Ads.txt was developed to make programmatic advertising more transparent. What I’m thinking of is something in between a sitemaps.xml and ads.txt, a lightweight, machine-readable way for publishers to declare what they make available to the Chat Bot crawlers.

Real time Fact Exchange
The technology that enables the real time auction for ad impressions on sites in milliseconds is some the most impressive technology developed for the internet in the past couple of decades. The incredible revenue machines of the ad industry have fueled the advancements in this technology.

It’s time for a similar exchange for the facts which will be the new commodity. When looking for answers via a chat bot that has access to everything, maybe the deciding factor is the quality of the information or the party that is making it available. If every fact is distinct in the aforementioned Sitemap for AI, why not also attach a value to that fact that can inform the AI chat bot which information it can afford to share. If it’s a high value reader then more expensive information from higher quality sites might be presented. We are already headed down this path as both search results and social media links that go to paywalled sites attempt to capture subscriber budget.

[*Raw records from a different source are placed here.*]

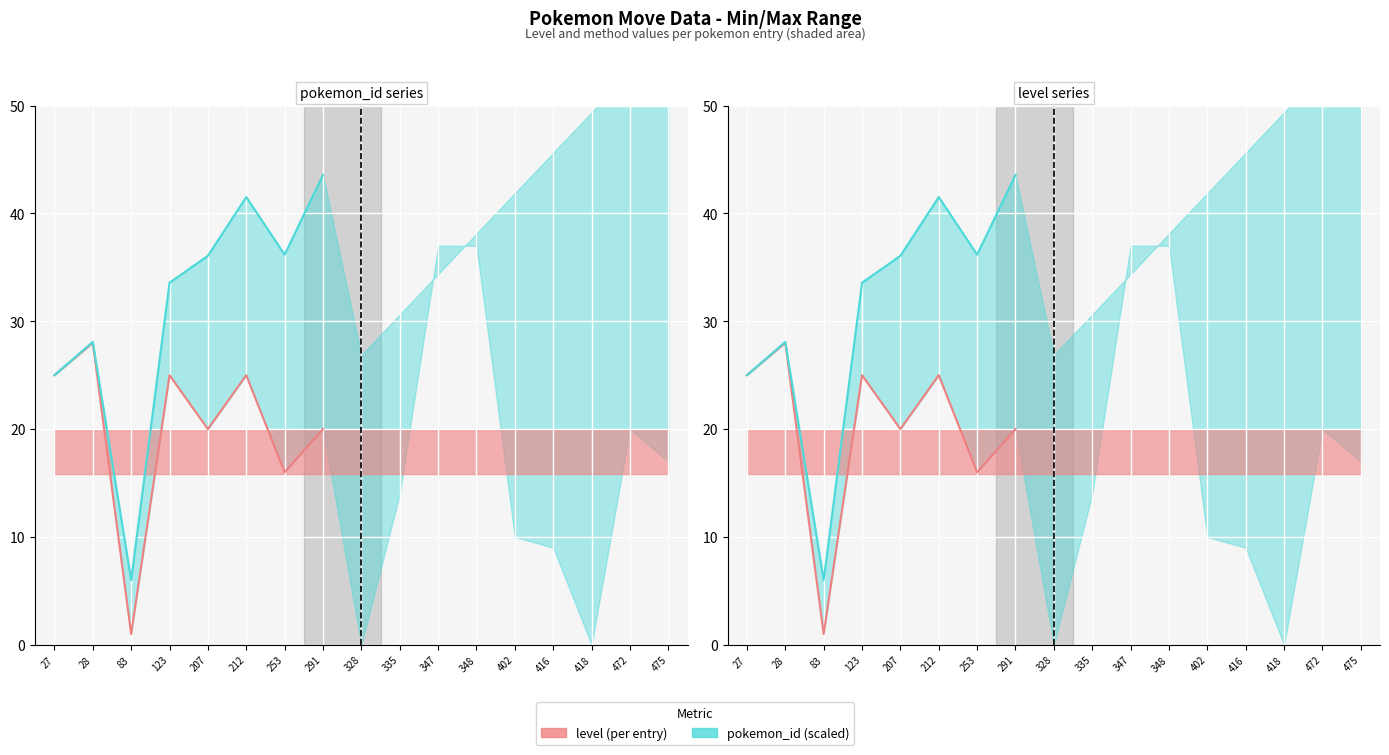

How many interior local peaks does the level (per entry) series have?

3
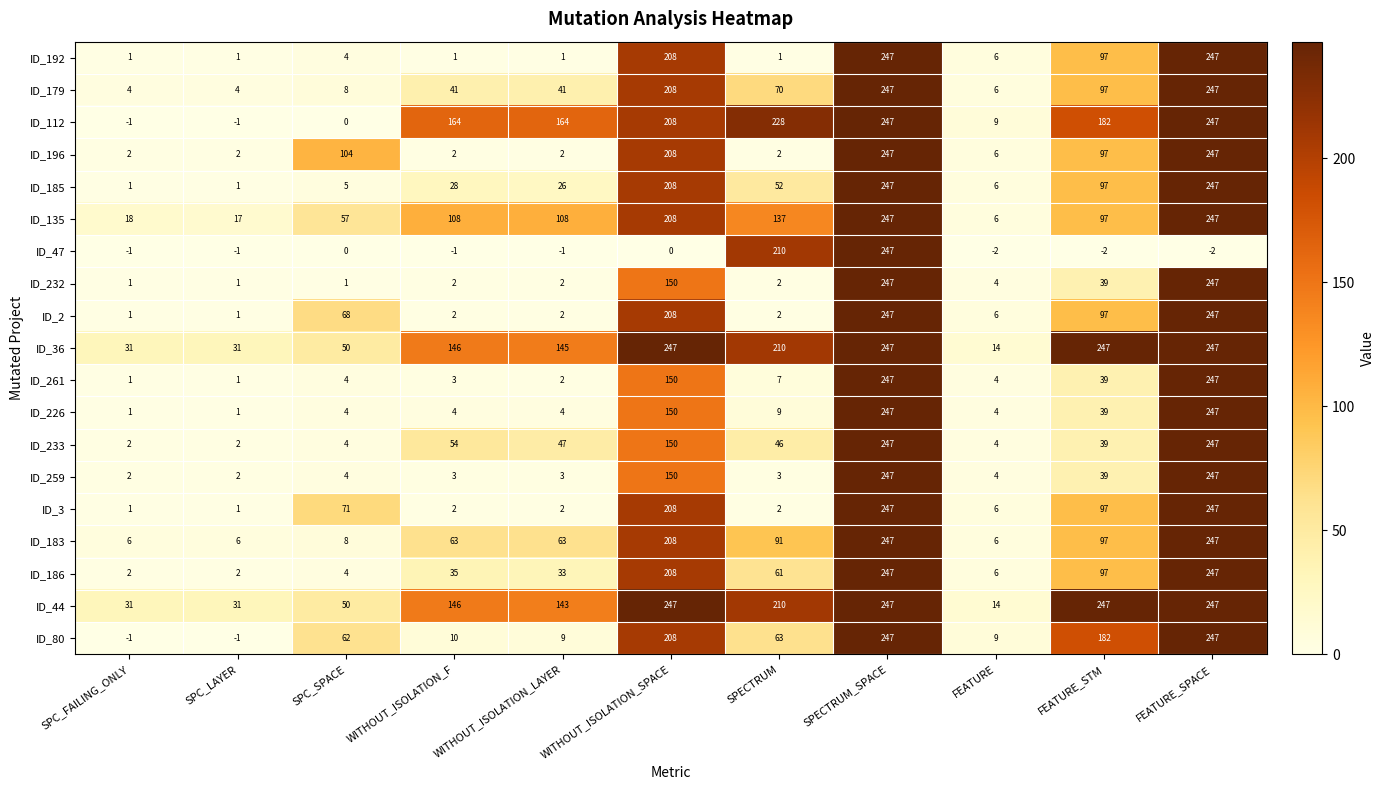

What is the spread (max minus min) of values at WITHOUT_ISOLATION_SPACE?

247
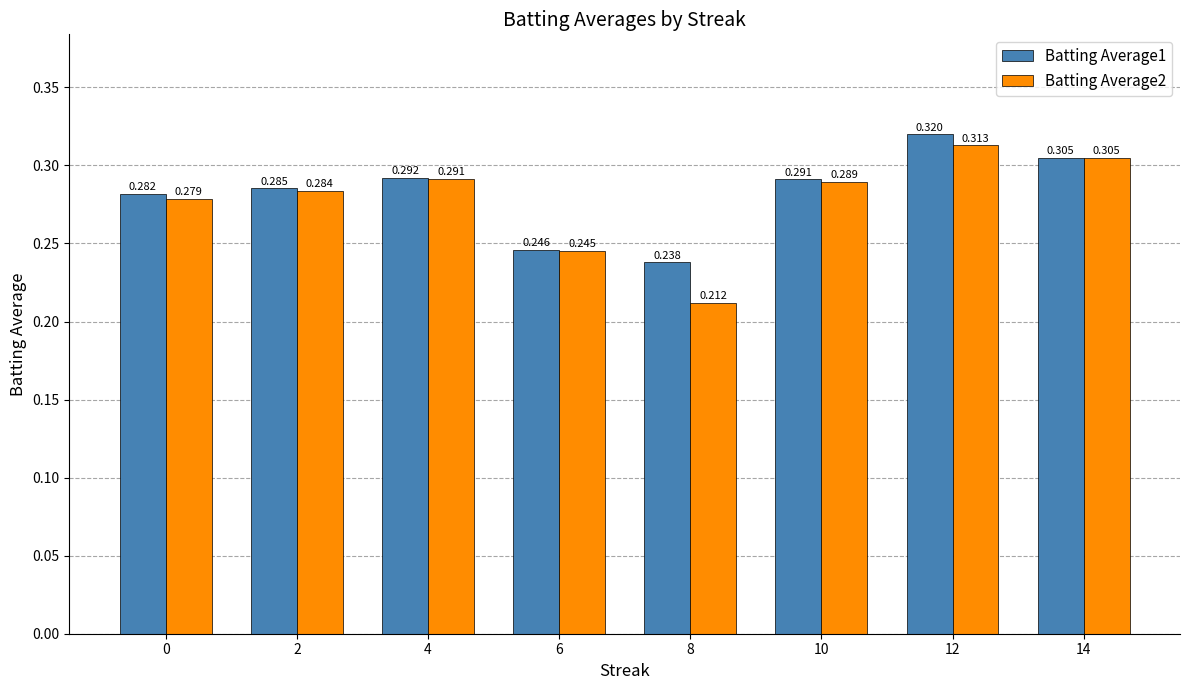

What are all the series names shown in the legend?

Batting Average1, Batting Average2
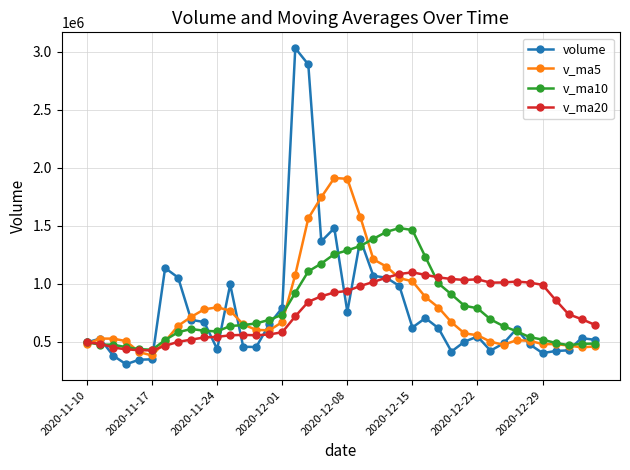

What is the value of the v_ma20 point at the 20th from the left?

924051.7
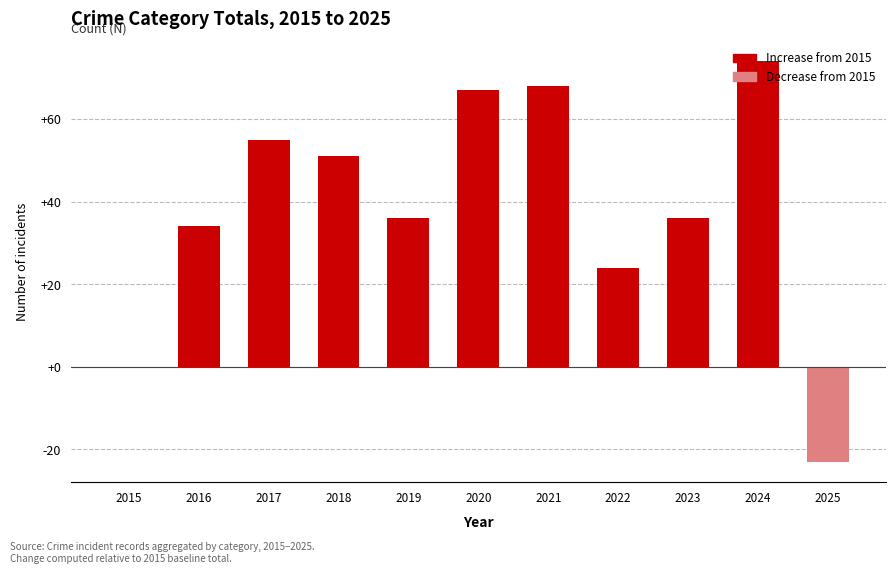

Approximately how many times larger is the value at 2024 compared to 2017?

1.3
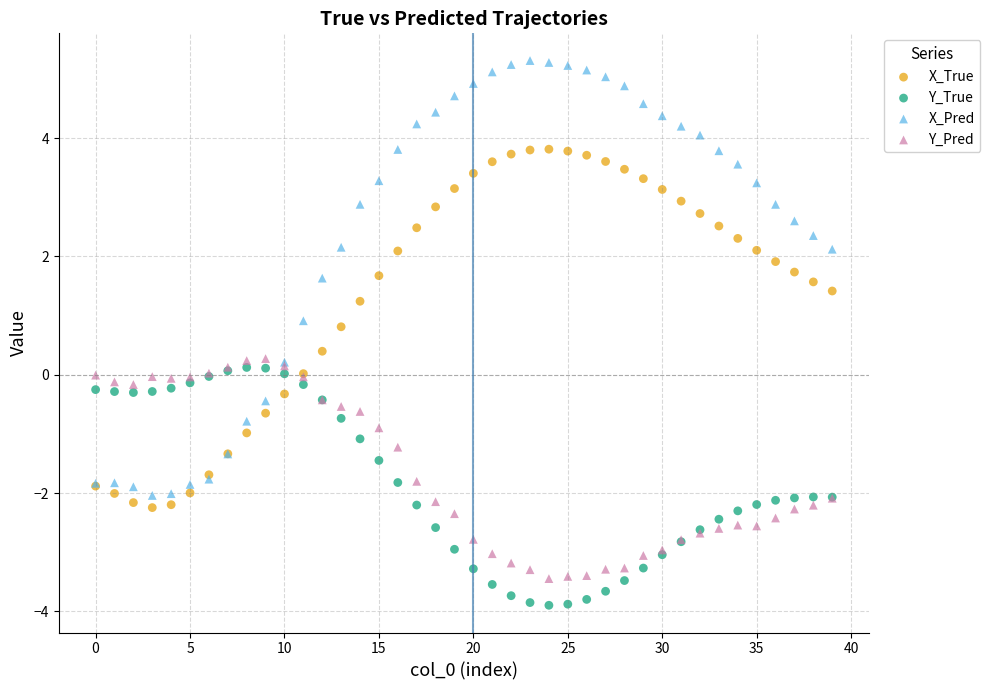

What are all the series names shown in the legend?

X_True, Y_True, X_Pred, Y_Pred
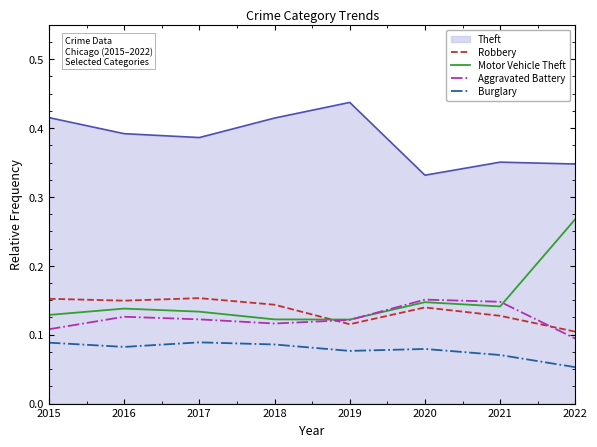

Which series has the largest range (max minus min)?

Motor Vehicle Theft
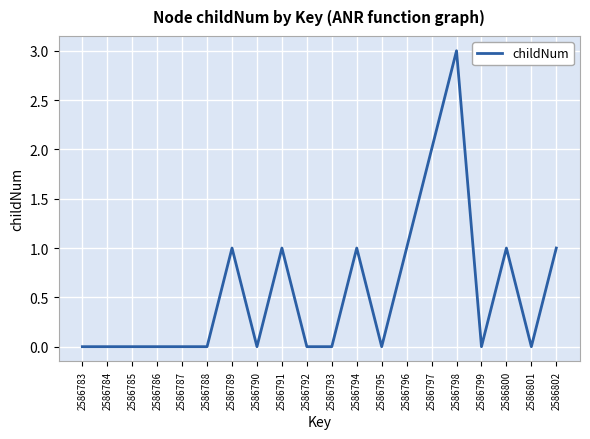

At which category does the chart reach its peak across all series?

2586798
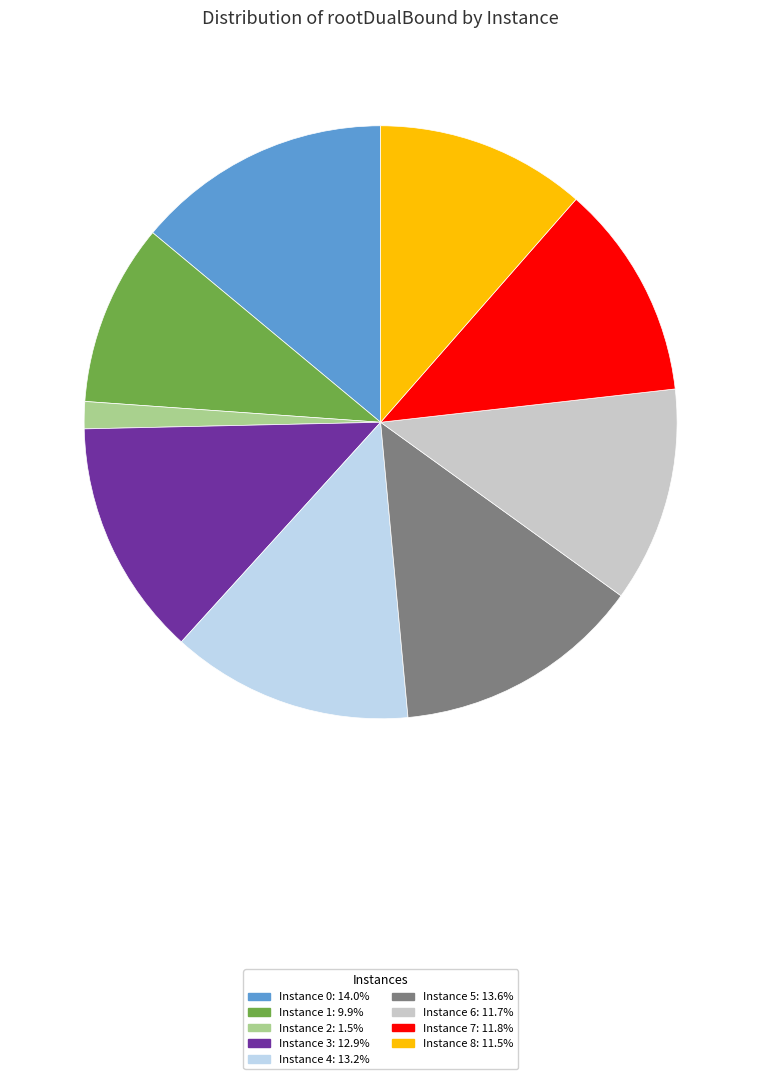

Is there a majority slice in this chart?

No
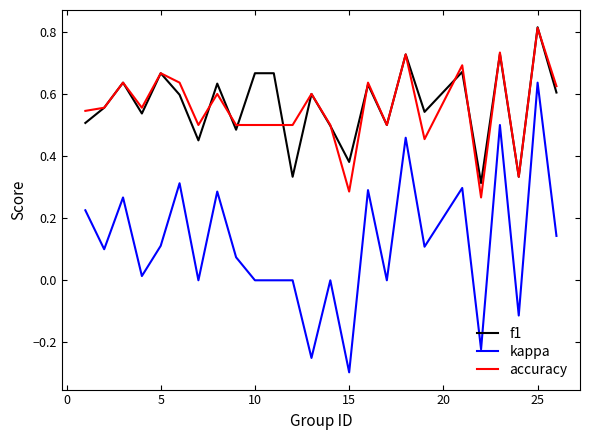

What is the smallest value displayed?

-0.3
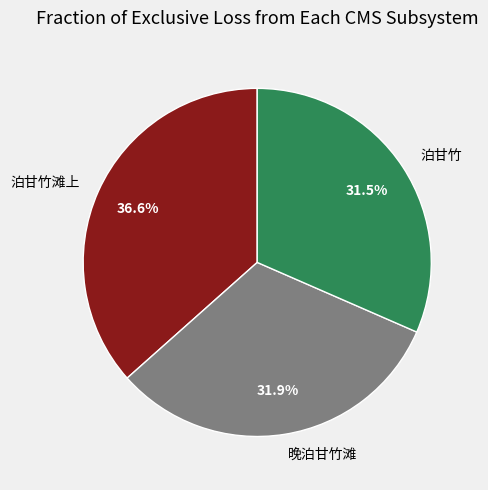

Is the sum of 泊甘竹 and 泊甘竹滩上 greater than half?

Yes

Is it finally time to create a marketplace of micro-transactions brokered by the Chat Bot UI? Instead of subscribing to a bunch of subscription sites, maybe the AI is where “pay” for tidbits of information with either advertising or payment tiers and that revenue is shared by the Chat Bot companies with the companies providing the information?

In order for the Chat Bot AI ecosystem to grow, the publishers need to be fairly compensated and the Chat Bot vendors need a marketplace for the content they need to provide a quality experiences. Maybe the Real Time Fact Exchange is a far-fetched but I would have never thought the simple banner ad would have evolved into the complex ecosystem we have today.